Rock Outlet Protection Source Equation
Rock Outlet Protection Source Equation
(OP)
I'm looking for the equation(s) used to establish the Rock Outlet Protection nomographs used by so many jurisdictions. You know, the ones based on Tw < or > .5 dia., enter the figure with a Q and Pipe dia. to get a d50 then further to get length of level section. I think the source is SCS, perhaps a Maryland office.

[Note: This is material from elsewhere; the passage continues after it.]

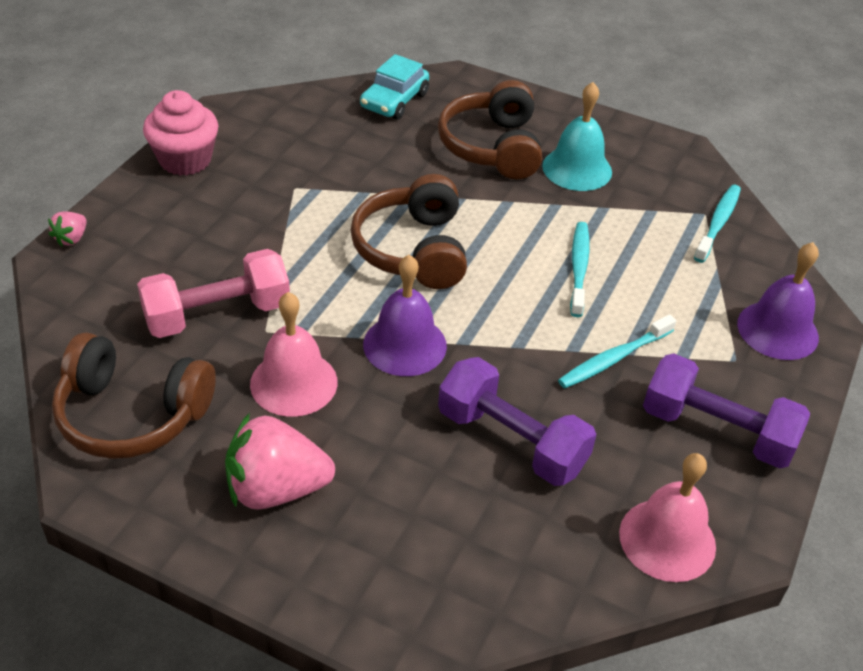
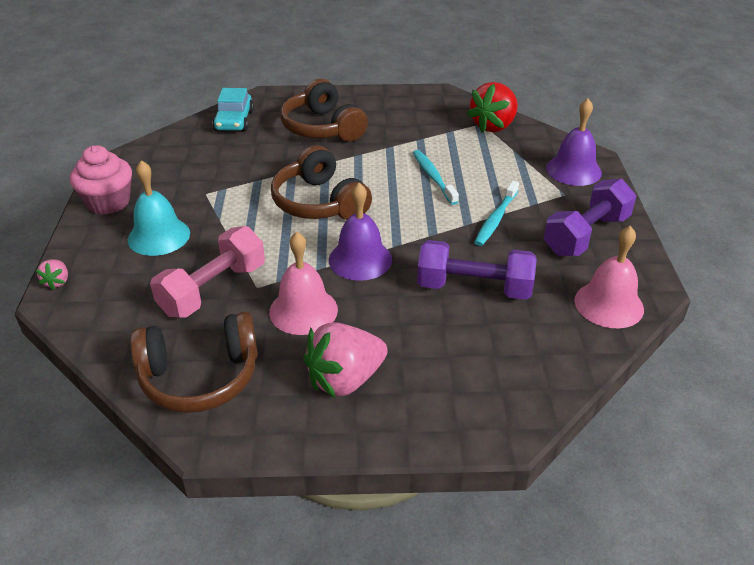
camera: 25 degrees left, 5 degrees down
(577, 169) = (386, 123): turquoise bell -> turquoise bell (159, 236)
(717, 430) = (586, 235): purple dumbbell -> purple dumbbell turned 45 degrees counterclockwise
(718, 223) = (493, 126): turquoise toothbrush -> red strawberry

In this day of spreadsheets, why use figures !?





RE: Rock Outlet Protection Source Equation
RE: Rock Outlet Protection Source Equation
TW<0.5 Do La=(1.8*(q/(Do^.5))) + (7*Do)
W=(3*Wo)+La
TW>0.5 Do La=3*(q/(Do^.5))
W=(3*Wo)+(0.4*La)
D50= (0.016/Tw)*(q^1.33)
Where Tw can not be computed use Tw=0.2*Do
Do=maximum inside culvert height in feet (or diameter of round pipe)
Wo=maximum inside culvert width in feet (or diameter of round pipe)
q=unit discharge = Q/Wo (CFS per foot for conduit design storm or 25 yr storm, whichever is greater)
La= length of apron
W=width of apron (Width should be at least 3 times the culvert width)
Hope this helps!!
Kate